To benchmark a graph-processing platform with Graphalytics, go through the following steps:

  1. Obtain the platform driver (platform-specific).
  2. Download the benchmark resources.
  3. Verify the necessary prerequisites (platform-specific).
  4. Adjust the benchmark configurations (platform-specific).
  5. Test the benchmark execution.
  6. Execute the benchmark.
  7. Examine the benchmark report.

Note that Step 1, 3, and 4 are platform-specific: follow also the detailed instructions in the README file of each platform.

1. Obtaining the platform driver of a specific platform (platform-specific)

There are three possible ways to obtain a platform driver:

  1. Recommended: Build the platform drivers from the source code: Find in our website the corresponding Github repositories to build from the source code. See also Software Build for more details

  2. Download the (prebuilt) Graphalytics platform driver: Graphalytics maintains a list of (prebuilt) platform drivers distribution that are publicly available, which can be downloaded from our website.

  3. Develop a platform driver for a new platform: Graphalytics can be easily extended by developing platform drivers for platforms that are not yet supported. See Implementing Driver for more details.

2. Download the benchmark resources.

To execute the benchmark, necessary benchmark resources must be available in the cluster environment:

  1. Input datasets: real-world and synthetic graphs selected for the benchmark.
  2. Validation datasets: reference outputs cross-validated by multiple platforms.

Download the required benchmark resources from the datasets page into your cluster environment.

3. Verify the necessary prerequisites (platform-specific).

Large-scale graph-processing platforms are usually complex distributed or parallel systems, which might require various platform-specific dependencies. Follow the detailed instructions in the README file of each platform to configure the cluster environment properly.

4. Adjust the benchmark configurations (platform-specific).

The Graphalytics distribution includes a config-template directory containing (template) configuration files. Before editing any configuration files, it is recommended to create a copy of the config-template directory and name it config.

Benchmark configuration

Select one of the three types of benchmark (test, standard, custom) by editing config/benchmark.properties (only include the benchmark type you need). More fine-grained configuration of each benchmark type can be adjusted at the corresponding benchmark properties file (config/benchmarks/*.properties).

Data configuration

Large-scale graph dataset can take enormous data storage. Place the downloaded dataset in the proper storage device. Set in config/benchmark.properties the data directories.

graphs.root-directory: input graphs datasets (dataset.v and dataset.e).
graphs.cache-directory: formatted graph datasets (with only essential edge properties).
graphs.validation-directory = validation graph datasets (reference outputs).
graphs.output-directory = output graph datasets (results of executing algorithms).

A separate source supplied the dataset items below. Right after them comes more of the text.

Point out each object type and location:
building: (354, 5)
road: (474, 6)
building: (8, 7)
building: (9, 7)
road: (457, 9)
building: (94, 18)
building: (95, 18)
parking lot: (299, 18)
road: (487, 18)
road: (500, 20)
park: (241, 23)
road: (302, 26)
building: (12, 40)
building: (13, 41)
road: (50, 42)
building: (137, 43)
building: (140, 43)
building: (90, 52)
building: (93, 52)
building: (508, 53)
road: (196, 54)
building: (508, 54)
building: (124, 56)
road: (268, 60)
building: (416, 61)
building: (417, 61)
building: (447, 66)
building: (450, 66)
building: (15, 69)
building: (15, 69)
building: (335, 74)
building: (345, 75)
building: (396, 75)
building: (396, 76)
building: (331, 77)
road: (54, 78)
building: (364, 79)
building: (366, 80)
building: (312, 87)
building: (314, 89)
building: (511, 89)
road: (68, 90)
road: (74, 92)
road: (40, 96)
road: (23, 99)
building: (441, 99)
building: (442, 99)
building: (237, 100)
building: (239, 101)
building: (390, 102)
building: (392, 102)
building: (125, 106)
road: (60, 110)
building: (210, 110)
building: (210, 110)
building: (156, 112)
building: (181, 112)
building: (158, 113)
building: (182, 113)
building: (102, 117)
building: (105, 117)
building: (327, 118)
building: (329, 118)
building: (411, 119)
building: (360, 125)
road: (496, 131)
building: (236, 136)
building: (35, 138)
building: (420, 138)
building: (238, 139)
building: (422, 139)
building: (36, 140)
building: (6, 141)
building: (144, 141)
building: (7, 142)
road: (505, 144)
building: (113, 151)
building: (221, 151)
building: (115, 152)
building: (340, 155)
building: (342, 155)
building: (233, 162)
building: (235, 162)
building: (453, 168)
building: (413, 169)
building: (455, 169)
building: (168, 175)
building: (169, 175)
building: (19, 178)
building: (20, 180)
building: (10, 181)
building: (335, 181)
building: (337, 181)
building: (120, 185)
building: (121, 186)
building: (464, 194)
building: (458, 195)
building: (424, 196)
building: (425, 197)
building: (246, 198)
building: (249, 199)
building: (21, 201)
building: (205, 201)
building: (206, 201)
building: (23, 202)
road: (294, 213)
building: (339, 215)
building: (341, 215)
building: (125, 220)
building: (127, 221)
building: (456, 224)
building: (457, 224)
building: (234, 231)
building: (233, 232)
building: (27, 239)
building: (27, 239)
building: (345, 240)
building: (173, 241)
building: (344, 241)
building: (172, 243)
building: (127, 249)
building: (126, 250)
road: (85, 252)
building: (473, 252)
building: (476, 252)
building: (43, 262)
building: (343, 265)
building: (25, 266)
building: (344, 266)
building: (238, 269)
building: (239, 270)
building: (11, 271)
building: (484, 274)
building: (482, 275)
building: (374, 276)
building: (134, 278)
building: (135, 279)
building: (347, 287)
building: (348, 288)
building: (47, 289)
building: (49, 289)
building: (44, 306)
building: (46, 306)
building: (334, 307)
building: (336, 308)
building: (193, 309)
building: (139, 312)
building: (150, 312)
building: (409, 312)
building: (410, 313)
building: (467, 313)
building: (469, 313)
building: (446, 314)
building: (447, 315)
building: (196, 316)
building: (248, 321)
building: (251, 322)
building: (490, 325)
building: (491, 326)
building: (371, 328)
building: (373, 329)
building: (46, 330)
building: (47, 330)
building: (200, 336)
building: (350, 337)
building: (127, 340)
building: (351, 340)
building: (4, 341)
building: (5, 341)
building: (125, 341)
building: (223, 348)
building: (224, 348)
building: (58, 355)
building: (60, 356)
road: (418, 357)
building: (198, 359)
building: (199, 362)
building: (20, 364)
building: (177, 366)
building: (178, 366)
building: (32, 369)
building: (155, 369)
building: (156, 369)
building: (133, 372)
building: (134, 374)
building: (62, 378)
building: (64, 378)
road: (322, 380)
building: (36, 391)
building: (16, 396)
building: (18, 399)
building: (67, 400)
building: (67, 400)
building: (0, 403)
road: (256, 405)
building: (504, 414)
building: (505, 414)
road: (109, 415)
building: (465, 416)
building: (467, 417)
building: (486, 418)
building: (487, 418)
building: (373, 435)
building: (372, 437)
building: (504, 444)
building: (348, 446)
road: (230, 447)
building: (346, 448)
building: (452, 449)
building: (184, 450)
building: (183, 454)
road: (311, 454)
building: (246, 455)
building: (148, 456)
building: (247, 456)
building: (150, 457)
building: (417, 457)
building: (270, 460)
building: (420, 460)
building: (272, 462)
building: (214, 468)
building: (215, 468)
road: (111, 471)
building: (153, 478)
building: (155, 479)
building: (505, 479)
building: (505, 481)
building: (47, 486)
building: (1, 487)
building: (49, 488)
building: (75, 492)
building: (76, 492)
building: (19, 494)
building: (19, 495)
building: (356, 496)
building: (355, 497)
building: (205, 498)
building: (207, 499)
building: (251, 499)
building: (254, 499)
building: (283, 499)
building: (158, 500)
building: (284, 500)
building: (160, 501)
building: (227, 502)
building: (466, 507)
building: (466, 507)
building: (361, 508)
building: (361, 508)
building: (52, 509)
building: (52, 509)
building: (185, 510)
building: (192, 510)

Find more details regarding the data flow during the benchmark execution in Chapter 3 Benchmark Process of the technical specification.

System configuration

The performance of the system-under-test (platform + environment) can be greatly impacted by proper tuning and optimization. Follow the detailed instructions in the README file of each platform driver to fine-tune the system configuration.

5. Test the benchmark execution.

Executing the benchmark can be a very time-consuming process. To verify that Step 2 (verify the necessary prerequisites) and Step 3 (adjust the benchmark configurations) are properly done, the benchmark suite provides an optional test benchmark which executes 6 core algorithms on 2 tiny graph datasets, example-directed and example-undirected. Configuration errors are more likely to be caught before the actual benchmark starts.

6. Execute the benchmark

After completing the benchmark configuration, compile and run the benchmark:

  1. If applicable, run bin/sh/compile-benchmark.sh to compile the source code. This is usually required by C++ platforms, and can be omitted by Java platforms.

  2. Run bin/sh/run-benchmark.sh to execute the benchmark. The benchmark suite summarizes the targeted benchmark execution, submits a list of benchmark jobs to the platform, and generates the benchmark report.

Find more details regarding the benchmark process in Chapter 3 Benchmark Process of the technical specification.

7. Examine the benchmark report

After the benchmark is completed (successfully), the report for each benchmark can be found in the report directory. Each report contains the following elements:

  • report.htm and html directory: the (human-readable) HTML report summarizing the benchmark results.
  • json directory: the (machine-readable) data archive of the benchmark results. To submit your benchmark result on the Global Competition, see Submitting Results for more detailed instructions.
  • archive directory (optional): performance archives of each platform run for finer-grained analysis.